- [PROBLEM DETAILS] Every line of the material must be set down again without alteration.

- [SOURCE DATA]
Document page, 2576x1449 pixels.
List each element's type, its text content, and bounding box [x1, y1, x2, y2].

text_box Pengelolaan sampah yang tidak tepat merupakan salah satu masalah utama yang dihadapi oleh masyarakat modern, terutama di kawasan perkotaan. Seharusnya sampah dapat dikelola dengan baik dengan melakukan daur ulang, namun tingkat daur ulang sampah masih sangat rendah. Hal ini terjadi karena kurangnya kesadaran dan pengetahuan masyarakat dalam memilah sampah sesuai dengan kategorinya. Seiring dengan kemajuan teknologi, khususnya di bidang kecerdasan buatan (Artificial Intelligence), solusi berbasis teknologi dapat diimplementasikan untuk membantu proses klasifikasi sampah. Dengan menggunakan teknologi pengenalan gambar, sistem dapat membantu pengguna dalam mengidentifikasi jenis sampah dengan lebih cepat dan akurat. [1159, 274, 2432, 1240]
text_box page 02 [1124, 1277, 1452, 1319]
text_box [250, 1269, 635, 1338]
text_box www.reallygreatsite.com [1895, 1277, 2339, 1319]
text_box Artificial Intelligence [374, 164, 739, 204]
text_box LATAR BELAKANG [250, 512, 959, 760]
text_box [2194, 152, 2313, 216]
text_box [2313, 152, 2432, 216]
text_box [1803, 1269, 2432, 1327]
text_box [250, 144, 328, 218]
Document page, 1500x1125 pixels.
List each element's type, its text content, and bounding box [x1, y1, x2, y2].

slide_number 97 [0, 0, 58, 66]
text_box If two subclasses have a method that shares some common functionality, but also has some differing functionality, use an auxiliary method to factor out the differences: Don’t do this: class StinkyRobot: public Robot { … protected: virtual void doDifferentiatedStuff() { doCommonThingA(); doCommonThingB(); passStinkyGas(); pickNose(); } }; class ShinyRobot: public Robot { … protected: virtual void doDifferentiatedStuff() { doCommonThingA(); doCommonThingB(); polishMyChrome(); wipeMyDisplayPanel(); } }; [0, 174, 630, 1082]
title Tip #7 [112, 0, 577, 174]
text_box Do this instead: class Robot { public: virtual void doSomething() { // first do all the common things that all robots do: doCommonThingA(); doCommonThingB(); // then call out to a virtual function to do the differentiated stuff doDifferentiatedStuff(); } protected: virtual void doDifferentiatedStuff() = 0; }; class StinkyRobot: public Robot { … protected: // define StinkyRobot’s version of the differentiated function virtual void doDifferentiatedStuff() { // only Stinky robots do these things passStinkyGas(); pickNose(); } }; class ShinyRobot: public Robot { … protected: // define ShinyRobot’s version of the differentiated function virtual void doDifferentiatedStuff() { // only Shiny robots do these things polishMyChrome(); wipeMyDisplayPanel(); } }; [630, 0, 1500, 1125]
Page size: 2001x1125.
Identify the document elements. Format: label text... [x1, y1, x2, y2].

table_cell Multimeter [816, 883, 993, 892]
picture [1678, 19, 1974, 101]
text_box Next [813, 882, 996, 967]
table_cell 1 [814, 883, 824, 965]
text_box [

- [TASK SOLUTION]
Document page, 2576x1449 pixels.
List each element's type, its text content, and bounding box [x1, y1, x2, y2].

text_box Pengelolaan sampah yang tidak tepat merupakan salah satu masalah utama yang dihadapi oleh masyarakat modern, terutama di kawasan perkotaan. Seharusnya sampah dapat dikelola dengan baik dengan melakukan daur ulang, namun tingkat daur ulang sampah masih sangat rendah. Hal ini terjadi karena kurangnya kesadaran dan pengetahuan masyarakat dalam memilah sampah sesuai dengan kategorinya. Seiring dengan kemajuan teknologi, khususnya di bidang kecerdasan buatan (Artificial Intelligence), solusi berbasis teknologi dapat diimplementasikan untuk membantu proses klasifikasi sampah. Dengan menggunakan teknologi pengenalan gambar, sistem dapat membantu pengguna dalam mengidentifikasi jenis sampah dengan lebih cepat dan akurat. [1159, 274, 2432, 1240]
text_box page 02 [1124, 1277, 1452, 1319]
text_box [250, 1269, 635, 1338]
text_box www.reallygreatsite.com [1895, 1277, 2339, 1319]
text_box Artificial Intelligence [374, 164, 739, 204]
text_box LATAR BELAKANG [250, 512, 959, 760]
text_box [2194, 152, 2313, 216]
text_box [2313, 152, 2432, 216]
text_box [1803, 1269, 2432, 1327]
text_box [250, 144, 328, 218]
Document page, 1500x1125 pixels.
List each element's type, its text content, and bounding box [x1, y1, x2, y2].

slide_number 97 [0, 0, 58, 66]
text_box If two subclasses have a method that shares some common functionality, but also has some differing functionality, use an auxiliary method to factor out the differences: Don’t do this: class StinkyRobot: public Robot { … protected: virtual void doDifferentiatedStuff() { doCommonThingA(); doCommonThingB(); passStinkyGas(); pickNose(); } }; class ShinyRobot: public Robot { … protected: virtual void doDifferentiatedStuff() { doCommonThingA(); doCommonThingB(); polishMyChrome(); wipeMyDisplayPanel(); } }; [0, 174, 630, 1082]
title Tip #7 [112, 0, 577, 174]
text_box Do this instead: class Robot { public: virtual void doSomething() { // first do all the common things that all robots do: doCommonThingA(); doCommonThingB(); // then call out to a virtual function to do the differentiated stuff doDifferentiatedStuff(); } protected: virtual void doDifferentiatedStuff() = 0; }; class StinkyRobot: public Robot { … protected: // define StinkyRobot’s version of the differentiated function virtual void doDifferentiatedStuff() { // only Stinky robots do these things passStinkyGas(); pickNose(); } }; class ShinyRobot: public Robot { … protected: // define ShinyRobot’s version of the differentiated function virtual void doDifferentiatedStuff() { // only Shiny robots do these things polishMyChrome(); wipeMyDisplayPanel(); } }; [630, 0, 1500, 1125]
Page size: 2001x1125.
Identify the document elements. Format: label text... [x1, y1, x2, y2].

table_cell Multimeter [816, 883, 993, 892]
picture [1678, 19, 1974, 101]
text_box Next [813, 882, 996, 967]
table_cell 1 [814, 883, 824, 965]
text_box [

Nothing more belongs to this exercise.